Moreover, it is not affordable: the idea that even a small increase in spending could be financed has been shattered by the crisis, which has taken with it as much as a quarter of the annual tax revenues the Government had relied on. The only solution is to adapt to this world by cutting spending and, if only temporarily, raising taxes.

This is no secret. The Treasury is well aware of it. The question is the degree to which the department's political masters face up to it today. Much as he is regarded as increasingly independent (of Mr Brown), Mr Darling is a politician who, both publicly and privately, remains determined to win the next election. To what extent will he obfuscate the specifics of the pain needed to restore the public finances to health?

The economic logic is inescapable. As Moody's hinted yesterday, Britain's credit rating is at risk. As Greece has shown, the big risk this and next year is of a fiscal crisis. But the Treasury has avoided external warnings before. Fantasy Budget 2007 was produced even as the IMF was issuing shrill warnings over the public finances.
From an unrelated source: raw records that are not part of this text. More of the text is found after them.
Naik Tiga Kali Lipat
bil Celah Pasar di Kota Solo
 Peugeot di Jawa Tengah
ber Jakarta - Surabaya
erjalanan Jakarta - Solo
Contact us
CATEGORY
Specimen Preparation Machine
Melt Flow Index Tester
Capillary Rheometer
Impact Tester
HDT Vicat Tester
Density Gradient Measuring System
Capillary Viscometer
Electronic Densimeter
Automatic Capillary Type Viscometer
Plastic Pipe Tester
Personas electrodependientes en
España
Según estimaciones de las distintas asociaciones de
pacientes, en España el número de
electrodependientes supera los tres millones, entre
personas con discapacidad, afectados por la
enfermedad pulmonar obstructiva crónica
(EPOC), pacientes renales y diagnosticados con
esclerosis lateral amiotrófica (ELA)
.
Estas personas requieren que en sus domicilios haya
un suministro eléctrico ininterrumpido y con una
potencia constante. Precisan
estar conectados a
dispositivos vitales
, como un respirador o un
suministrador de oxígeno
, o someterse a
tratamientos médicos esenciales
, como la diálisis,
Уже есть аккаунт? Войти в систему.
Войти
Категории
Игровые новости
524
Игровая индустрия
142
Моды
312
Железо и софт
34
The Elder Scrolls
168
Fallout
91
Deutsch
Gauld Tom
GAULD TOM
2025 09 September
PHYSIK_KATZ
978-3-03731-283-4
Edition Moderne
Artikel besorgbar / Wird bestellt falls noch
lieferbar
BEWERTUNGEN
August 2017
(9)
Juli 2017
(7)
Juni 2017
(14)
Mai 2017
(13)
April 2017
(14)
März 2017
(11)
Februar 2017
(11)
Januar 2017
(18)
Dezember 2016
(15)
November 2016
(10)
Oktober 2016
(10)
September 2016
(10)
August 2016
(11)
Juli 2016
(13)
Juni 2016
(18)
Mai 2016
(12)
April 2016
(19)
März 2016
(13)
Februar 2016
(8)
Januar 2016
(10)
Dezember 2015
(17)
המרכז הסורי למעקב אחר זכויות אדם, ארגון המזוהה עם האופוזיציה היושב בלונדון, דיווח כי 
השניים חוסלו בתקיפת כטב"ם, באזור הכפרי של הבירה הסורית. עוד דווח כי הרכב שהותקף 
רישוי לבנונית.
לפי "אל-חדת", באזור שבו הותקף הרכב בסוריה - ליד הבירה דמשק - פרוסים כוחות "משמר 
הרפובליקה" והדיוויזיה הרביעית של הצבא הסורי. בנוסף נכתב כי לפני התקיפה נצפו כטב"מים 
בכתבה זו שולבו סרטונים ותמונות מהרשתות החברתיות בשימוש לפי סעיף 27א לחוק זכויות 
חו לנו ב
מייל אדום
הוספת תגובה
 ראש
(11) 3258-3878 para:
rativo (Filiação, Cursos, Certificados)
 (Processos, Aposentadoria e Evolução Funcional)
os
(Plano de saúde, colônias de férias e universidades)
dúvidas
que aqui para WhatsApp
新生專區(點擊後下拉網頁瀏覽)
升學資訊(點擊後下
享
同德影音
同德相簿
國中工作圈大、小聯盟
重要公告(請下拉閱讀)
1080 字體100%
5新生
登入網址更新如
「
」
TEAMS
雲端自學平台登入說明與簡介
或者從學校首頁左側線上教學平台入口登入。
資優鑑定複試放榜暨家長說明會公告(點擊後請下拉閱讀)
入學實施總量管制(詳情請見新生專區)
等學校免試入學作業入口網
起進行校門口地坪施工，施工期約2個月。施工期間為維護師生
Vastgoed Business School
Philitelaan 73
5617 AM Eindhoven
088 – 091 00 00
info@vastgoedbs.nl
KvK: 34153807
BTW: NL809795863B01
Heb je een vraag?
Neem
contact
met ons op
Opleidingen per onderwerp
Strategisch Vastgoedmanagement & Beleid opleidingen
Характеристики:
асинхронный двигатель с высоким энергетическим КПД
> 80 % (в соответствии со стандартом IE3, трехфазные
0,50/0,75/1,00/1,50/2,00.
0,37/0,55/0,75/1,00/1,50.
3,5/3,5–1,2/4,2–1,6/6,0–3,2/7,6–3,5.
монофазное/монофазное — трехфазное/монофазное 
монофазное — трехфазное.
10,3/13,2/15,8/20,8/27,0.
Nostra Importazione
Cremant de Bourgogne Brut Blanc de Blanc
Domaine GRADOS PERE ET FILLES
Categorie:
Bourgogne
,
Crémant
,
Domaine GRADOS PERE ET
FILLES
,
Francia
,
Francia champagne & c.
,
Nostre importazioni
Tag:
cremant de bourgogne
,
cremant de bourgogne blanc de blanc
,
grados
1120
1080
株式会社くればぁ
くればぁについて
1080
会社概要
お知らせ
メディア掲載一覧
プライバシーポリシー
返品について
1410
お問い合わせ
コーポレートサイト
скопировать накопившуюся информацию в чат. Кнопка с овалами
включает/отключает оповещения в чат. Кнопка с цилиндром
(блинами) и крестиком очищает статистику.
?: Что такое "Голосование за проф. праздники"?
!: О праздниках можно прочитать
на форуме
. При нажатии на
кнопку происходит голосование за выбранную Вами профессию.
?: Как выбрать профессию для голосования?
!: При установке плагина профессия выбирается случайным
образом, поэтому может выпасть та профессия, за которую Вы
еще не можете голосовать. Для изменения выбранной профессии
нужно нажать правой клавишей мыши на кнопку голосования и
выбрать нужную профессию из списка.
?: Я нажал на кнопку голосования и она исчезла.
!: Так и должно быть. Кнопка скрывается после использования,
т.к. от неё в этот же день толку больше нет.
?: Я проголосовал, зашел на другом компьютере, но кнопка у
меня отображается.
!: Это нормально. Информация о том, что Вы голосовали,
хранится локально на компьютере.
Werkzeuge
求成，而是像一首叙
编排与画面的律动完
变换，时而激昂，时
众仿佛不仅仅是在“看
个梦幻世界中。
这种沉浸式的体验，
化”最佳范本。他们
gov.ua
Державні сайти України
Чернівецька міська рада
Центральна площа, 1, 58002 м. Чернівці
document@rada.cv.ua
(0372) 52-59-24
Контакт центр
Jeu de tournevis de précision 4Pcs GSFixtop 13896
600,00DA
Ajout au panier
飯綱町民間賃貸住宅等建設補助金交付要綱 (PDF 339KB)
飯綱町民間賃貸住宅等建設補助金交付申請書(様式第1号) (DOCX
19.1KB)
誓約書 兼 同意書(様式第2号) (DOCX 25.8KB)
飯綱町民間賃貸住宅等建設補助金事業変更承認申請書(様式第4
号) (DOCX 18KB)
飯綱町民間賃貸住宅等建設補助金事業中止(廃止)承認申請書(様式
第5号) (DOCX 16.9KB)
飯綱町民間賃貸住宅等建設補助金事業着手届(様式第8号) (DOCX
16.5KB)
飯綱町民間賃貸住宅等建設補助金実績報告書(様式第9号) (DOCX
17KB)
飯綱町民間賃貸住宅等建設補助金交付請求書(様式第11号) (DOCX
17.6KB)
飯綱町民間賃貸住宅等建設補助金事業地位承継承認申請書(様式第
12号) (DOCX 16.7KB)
Before you listen to today's performance, remind yourself of the Treasury's pledges it laid down then: "Maintaining macroeconomic stability, ensuring the fiscal rules are met and that inflation remains low"; "raising the sustainable rate of productivity growth"; "providing employment opportunity for all... a higher proportion of people in employment than ever before".

Results respectively: fail, fail, epic fail. Let us hope today's PBR ages rather better.